A standard magician’s trick is the pulling of a live bunny from a top hat that has, moments
before, been demonstrated as empty. You
have no idea how the illusion is accomplished, but being a fan of old
vaudeville magic, you’ve seen variations on the theme numerous times.
Over the years, the term finds its way particularly into
your spoken language as a positive metaphor for the kinds of storytelling that
give you the most pleasure.
One magical act you enjoyed produced an ongoing stream of
plush rabbits of varying sizes and colors, making the point that the appearance
of a limitless number of surprises can be a delight in any medium. Fans of story—you among them—are aware that
some rabbits bite, which is to say that not only are some surprises not pleasant,
some surprises are intended to be unpleasant in order to produce another great
adjunct of surprise, which is tension.
In the old horror movies, a familiar set-up was the
introduction of the baby sitter or governess into the household. She is told she has free rein of the
house/estate/castle—except for the attic.
Do not ever go into the attic.
Of course the governess/baby sitter goes directly to the
attic at the first opportunity, whereupon, in the eerie darkness, she steps on
something that erupts in a banshee yowl, curdling her blood and ours. We are being set up. The banshee is in fact a cat. We would yowl were someone to step on our
tail, right? Back to her prowling, the
baby sitter/governess turns down another darkened hallway, only to meet the
reason she has been warned off the attic in the first place.
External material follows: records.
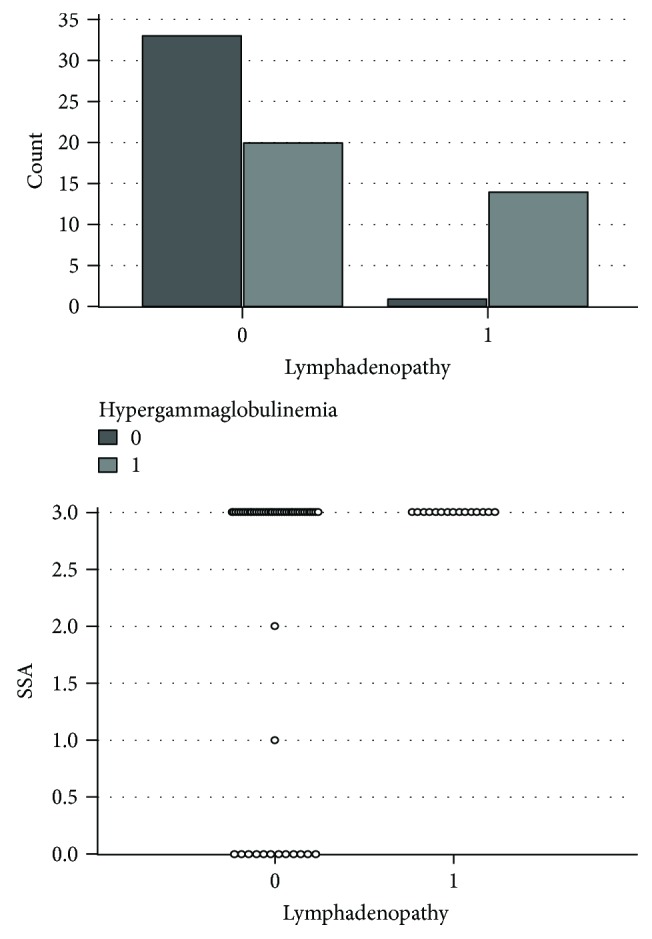
Lymphadenopathy rate in patients with hypergammaglobulinemia and its correlation with anti-SSA antibodies.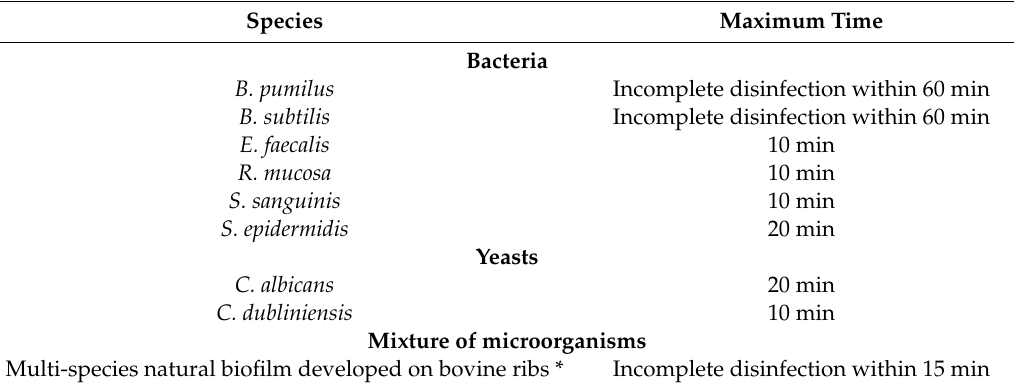
Table 3. Time for disinfection of implants placed in silicone depending on biofilm-forming species. All experiments were carried out in three independent biological replicates ( n = 3) and the longest necessary treatment time is given. Implants were pre-incubated with the respective microorganisms to allow biofilm formation for three to five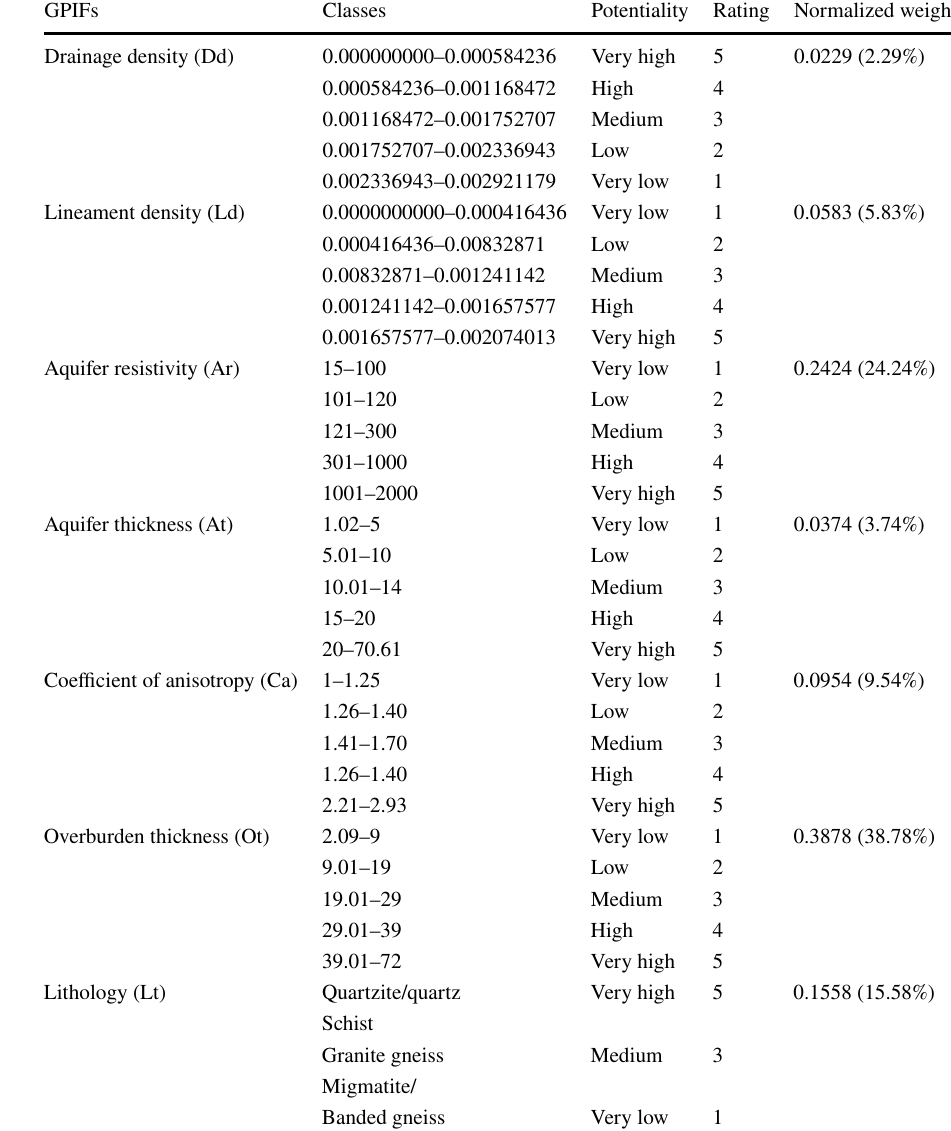
normalized weight of the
“It” turns out to be crazed Uncle Morris or equally addled
Aunt Matilda. Neither of these crazies
is nutty crazy; they are seriously deranged and vicious. They mean no one any good. The thrust of this attic evil is introduced
through the device of surprise, where we are expertly made to experience a
fright, then laugh at ourselves for suspecting an innocent cat of
treachery. We have made ourselves
vulnerable, which is why we came to the film or read the Stephen King book in
the first place.
You approach surprise in much the same way this archetypal
baby sitter/governess refuses to let a little warning throw her off. You go where you should not, in theme and in
curiosity, pulling rabbits or, if you insist, surprises out of relationships or
some part of the landscape.
Depending on the type of work under way, a surprise can come
from a number of ways, but they should be ways relevant to the type of
narrative in progress. The essence of
surprise is when you realize a character did it because of some inner urge of
which you were becoming aware. I did it
on a whim is not acceptable; that it too managed.
Surprise should be the least expected thing as opposed to
the least plausible thing. Some proof of
the organic nature of the surprise--which is to say proof of it not being
contrived for mere effect—arrives when the careful, conservative movements
forward you were guiding your characters toward meets the equivalent of the
vaudevillian’s banana peal or cream pie in the face, sudden, physical,
explosive to the point of shocking you.
There you are, looking at your note pad or your computer
screen, thinking, How did I let this happen?
This is the moment you’ve been waiting for. This is the moment you reach into the hat for
a rabbit, forgetting the possibility that this rabbit savior might well be the
one rabbit you never thought would bite you.